PBPK modeling approach offers the possibility of minimizing the animal studies and only using drug-related input parameters for PK predictions in humans. The evaluation of the prediction performance of different software packages as a function of data availability and software options, in a bottom-up approach, showed that predictions are not always within the acceptable range. Moreover, model prediction could not be improved with modeling strategies, but with unbiased parameters used to inform the model [111, 112]. ML is already available to generate unbiased and optimized parameters to be used in bottom-up PBPK modeling approach [113]. The top-down and middle-out approaches can also benefit from AI and ML. For example, AI can contribute to identifying all published PK data of the literature for a drug. Also, these approaches can contribute to optimizations of parameters in the middle-out approach such as tissue Kp values, specific enzyme intrinsic clearance values, or unbound fractions among others. Parameter optimization is particularly labour-intensive and typically not automated, relying heavily on the modeler’s expertise to identify the best-fit parameters. AI and ML could help in this process with ML algorithms. These technologies can test numerous combinations at a speed far beyond human capabilities.
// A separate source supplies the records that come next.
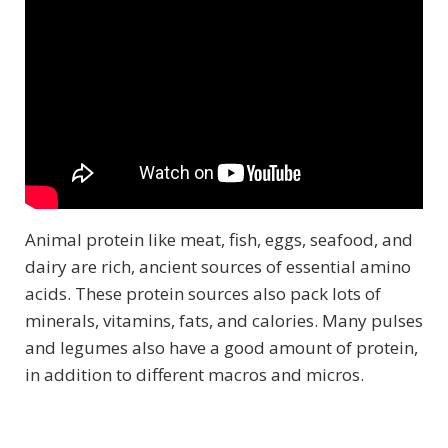
Animal protein like meat, fish, eggs, seafood, and
dairy are rich, ancient sources of essential amino
acids. These protein sources also pack lots of
minerals, vitamins, fats, and calories. Many pulses
and legumes also have a good amount of protein,
in addition to different macros and micros.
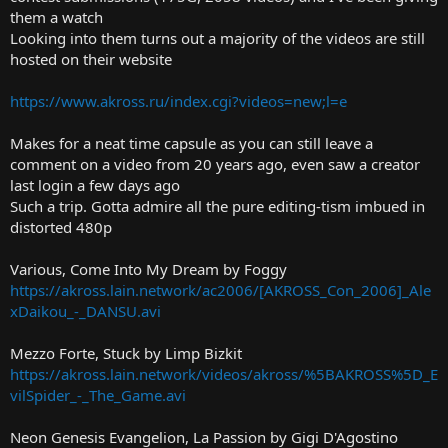
t
them a watch
e
Looking into them turns out a majority of the videos are still
r
hosted on their website
https://www.akross.ru/index.cgi?videos=new;l=e
Makes for a neat time capsule as you can still leave a
comment on a video from 20 years ago, even saw a creator
last login a few days ago
Such a trip. Gotta admire all the pure editing-tism imbued in
distorted 480p
Various, Come Into My Dream by Foggy
https://akross.lain.network/ac2006/[AKROSS_Con_2006]_Ale
xDaikou_-_DANSU.avi
Mezzo Forte, Stuck by Limp Bizkit
https://akross.lain.network/videos/akross/%5BAKROSS%5D_E
vilSpider_-_The_Game.avi
Neon Genesis Evangelion, La Passion by Gigi D'Agostino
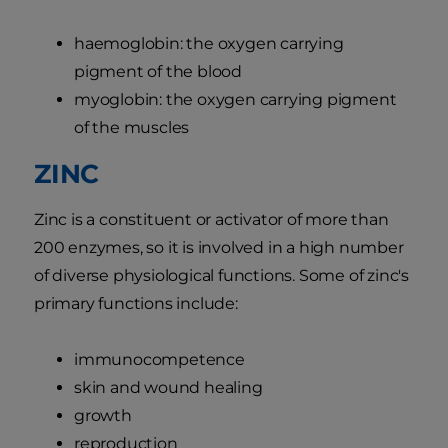
haemoglobin: the oxygen carrying
pigment of the blood
myoglobin: the oxygen carrying pigment
of the muscles
ZINC
Zinc is a constituent or activator of more than
200 enzymes, so it is involved in a high number
of diverse physiological functions. Some of zinc's
primary functions include:
immunocompetence
skin and wound healing
growth
reproduction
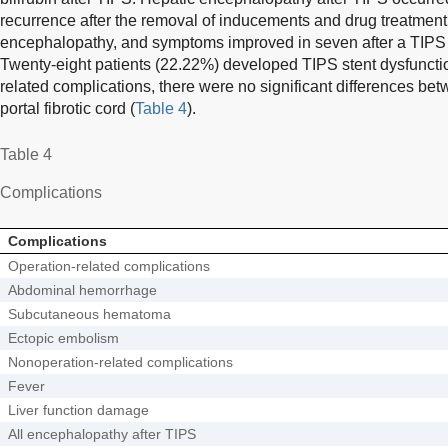
recurrence after the removal of inducements and drug treatment
encephalopathy, and symptoms improved in seven after a TIPS fl
Twenty-eight patients (22.22%) developed TIPS stent dysfunctio
related complications, there were no significant differences bet
portal fibrotic cord (
Table 4
).
Table 4
Complications
Complications
Operation-related complications
Abdominal hemorrhage
Subcutaneous hematoma
Ectopic embolism
Nonoperation-related complications
Fever
Liver function damage
All encephalopathy after TIPS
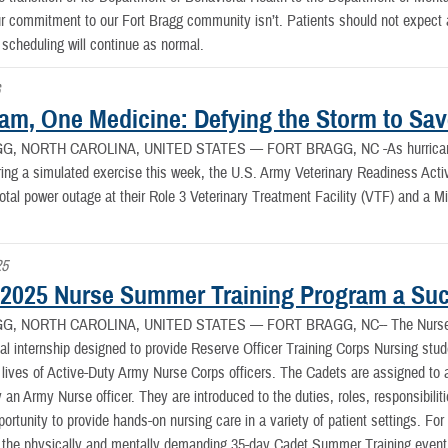
r commitment to our Fort Bragg community isn’t. Patients should not expect an
scheduling will continue as normal.
6
am, One Medicine: Defying the Storm to Sav
G, NORTH CAROLINA, UNITED STATES —
FORT BRAGG, NC -As hurricane-
ing a simulated exercise this week, the U.S. Army Veterinary Readiness Acti
total power outage at their Role 3 Veterinary Treatment Facility (VTF) and a M
25
025 Nurse Summer Training Program a Su
G, NORTH CAROLINA, UNITED STATES —
FORT BRAGG, NC-- The Nurse 
cal internship designed to provide Reserve Officer Training Corps Nursing stude
e lives of Active-Duty Army Nurse Corps officers. The Cadets are assigned to a
 an Army Nurse officer. They are introduced to the duties, roles, responsibilit
portunity to provide hands-on nursing care in a variety of patient settings. For
 the physically and mentally demanding 35-day Cadet Summer Training even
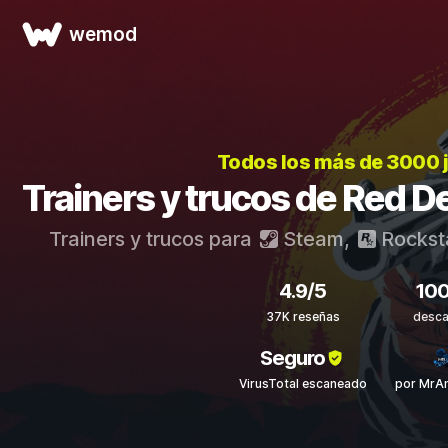
wemod
Todos los más de 3000 
Trainers y trucos de Red 
Trainers y trucos para
Steam
,
Rockst
4.9/5
10
37K reseñas
desca
Seguro
VirusTotal escaneado
por MrAn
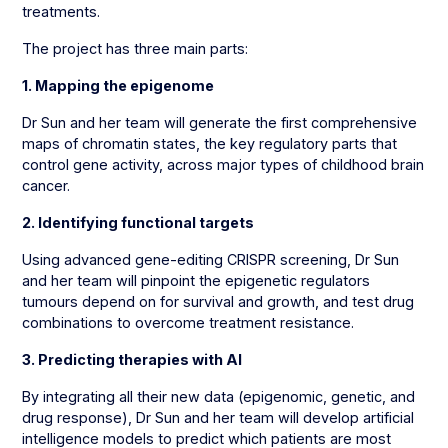
treatments.
The project has three main parts:
1. Mapping the epigenome
Dr Sun and her team will generate the first comprehensive
maps of chromatin states, the key regulatory parts that
control gene activity, across major types of childhood brain
cancer.
2. Identifying functional targets
Using advanced gene-editing CRISPR screening, Dr Sun
and her team will pinpoint the epigenetic regulators
tumours depend on for survival and growth, and test drug
combinations to overcome treatment resistance.
3. Predicting therapies with AI
By integrating all their new data (epigenomic, genetic, and
drug response), Dr Sun and her team will develop artificial
intelligence models to predict which patients are most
Therfore, AI could identify the optimal model configuration that best fits all available clinical data.
ML is still evolving, so that its contribution to advances in MIPD is still scarce. Few ML models have been developed for tacrolimus in renal transplantation with good predictions in both cases. Tang et al [114] used ML to predict stable dose in a large Chinese cohort (N = 1,045 recruited patients, 80% used for the derivation cohort and 20% used for the validation cohort). Among all the ML models, regression tree performed best in both derivation and validation cohorts. Covariates statistically significant in the derivation cohort were CYP3A5 genotype, hypertension and use of omeprazole. Sanchez-Herrero et al also applied ML to predict tacrolimus blood concentrations in a paediatric cohort of renal transplant patients (N = 21) [115]. The ExtraTrees Regressor algorithm had superior performance than the other algorithms tested. In both studies the authors reported acceptable values of metrics used to evaluate the accuracy of predictions. Woillard et al investigated whether ML models (Xgboost) accurately estimated tacrolimus AUC in transplant patients using sparse concentration data [116] and also explored the training of Xgboost ML models on simulated tacrolimus concentration-time profiles [117]. Xgboost machine learning models trained on simulated concentration-time profiles from literature PopPK models enable precise tacrolimus AUC estimation based on sparse concentration data. Further studies are still required to advance on the application of ML on MIPD.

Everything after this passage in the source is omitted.